El alma

Las banderas, pegatinas, sirenas.
Las capuchas, piquetes, cocheras.
El viejo sindicalista, el estudiante, el inmigrante.
el contrato temporal, el patrón amenazante.
El esquirol, las ratas.
Policías con porras, pistolas y sin placas.
Vuela una lata, lágrimas, el miedo se desata.
Pisotones, carreras, golpes.
Lesiones, sangre en la plaza.
El de azul sonríe de la mano de la ley mordaza.
Llora la familia sin casa, el parado, la madre soltera.
Sonríe el explotador y el esquirol que llena su nevera.
Retumban los gritos de: arriba la lucha de la clase obrera.
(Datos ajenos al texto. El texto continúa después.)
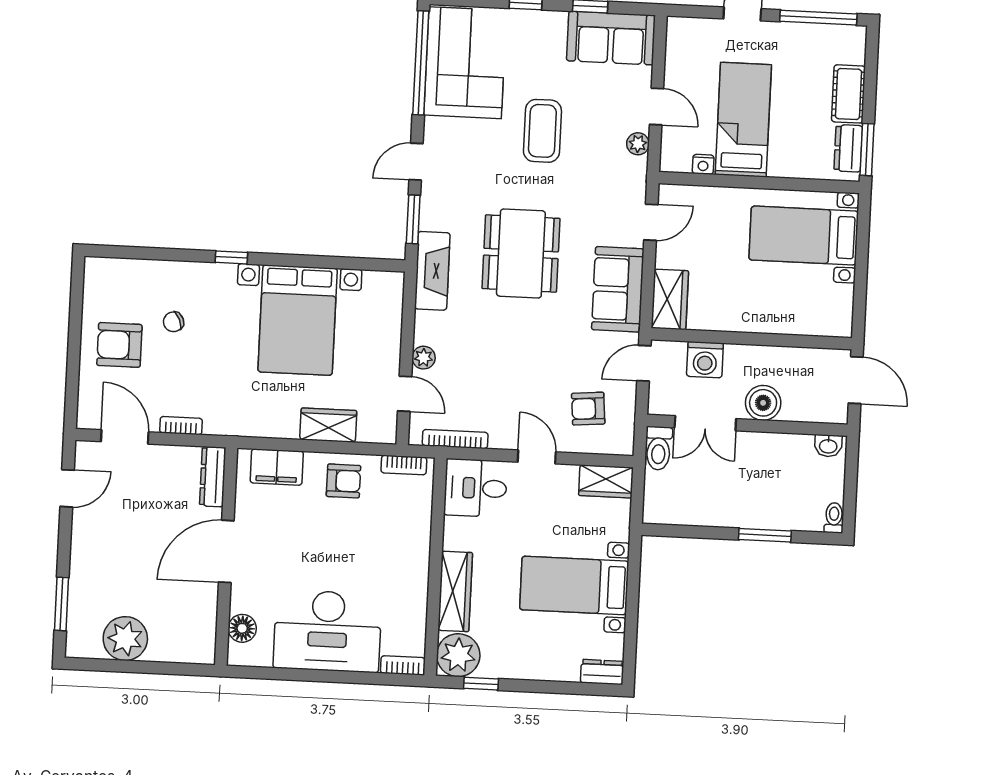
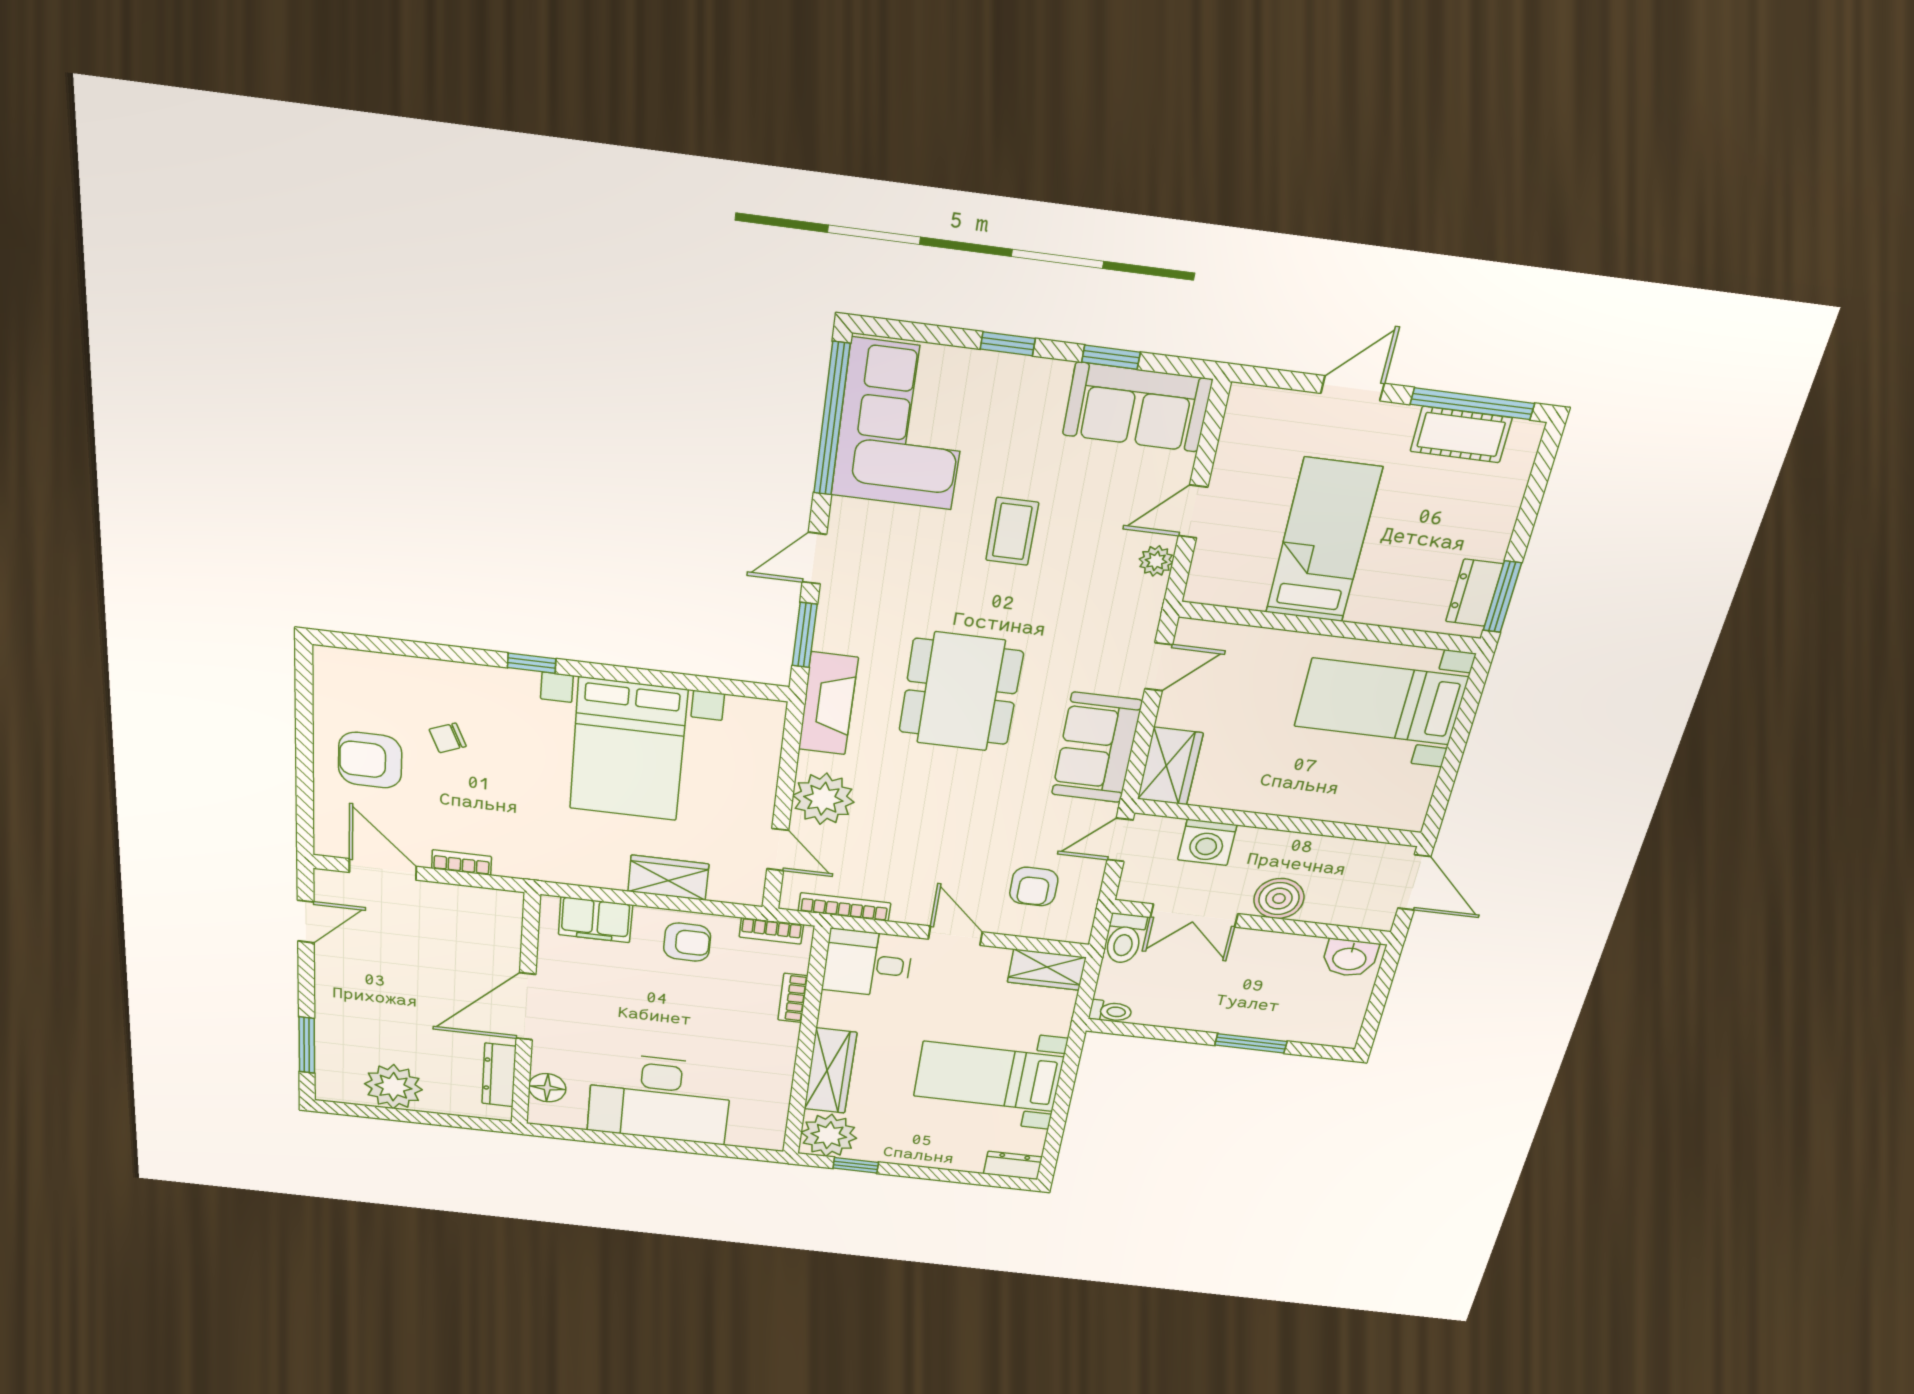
cot: (848, 94) -> (1461, 435), moved, turned 90
door: (656, 106) -> (1193, 511), swing flipped
coffee table: (542, 131) -> (1012, 531), width x0.73, depth x0.77
nightstand: (703, 164) -> (1250, 597), removed
plant: (424, 358) -> (823, 799), width x1.88, depth x1.88
armchair: (588, 409) -> (1034, 887), turned -85
washbasin: (828, 446) -> (1350, 958), width x1.38, depth x1.45
dresser: (213, 477) -> (499, 1075), moved
toilet: (834, 518) -> (1111, 1011), moved, turned 90
bookcase: (403, 665) -> (793, 998), moved, turned -90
A las 12 de la noche continúa la huelga.
Piquetes armados son la resistencia.
Aquí nadie entra, luchamos por el derecho al trabajo.
Por el desahuciado y los millones de parados.
Ese esquirol sonríe, está orgulloso de serlo.
Comiéndole el culo al jefe, ese tiene que ser su alimento.
Dice que las huelgas no sirven.
Que se pregunte por qué no es obligatorio trabajar los findes.
Ya llegan, las sirenas anuncian violencia.
Disparan y se les responde con una lluvia de piedras.
Dos lecheras ardiendo, así se equiparan las fuerzas.
Nuestra libertad es salir a ganar.
Nuestra libertad es el alma de un día de huelga general.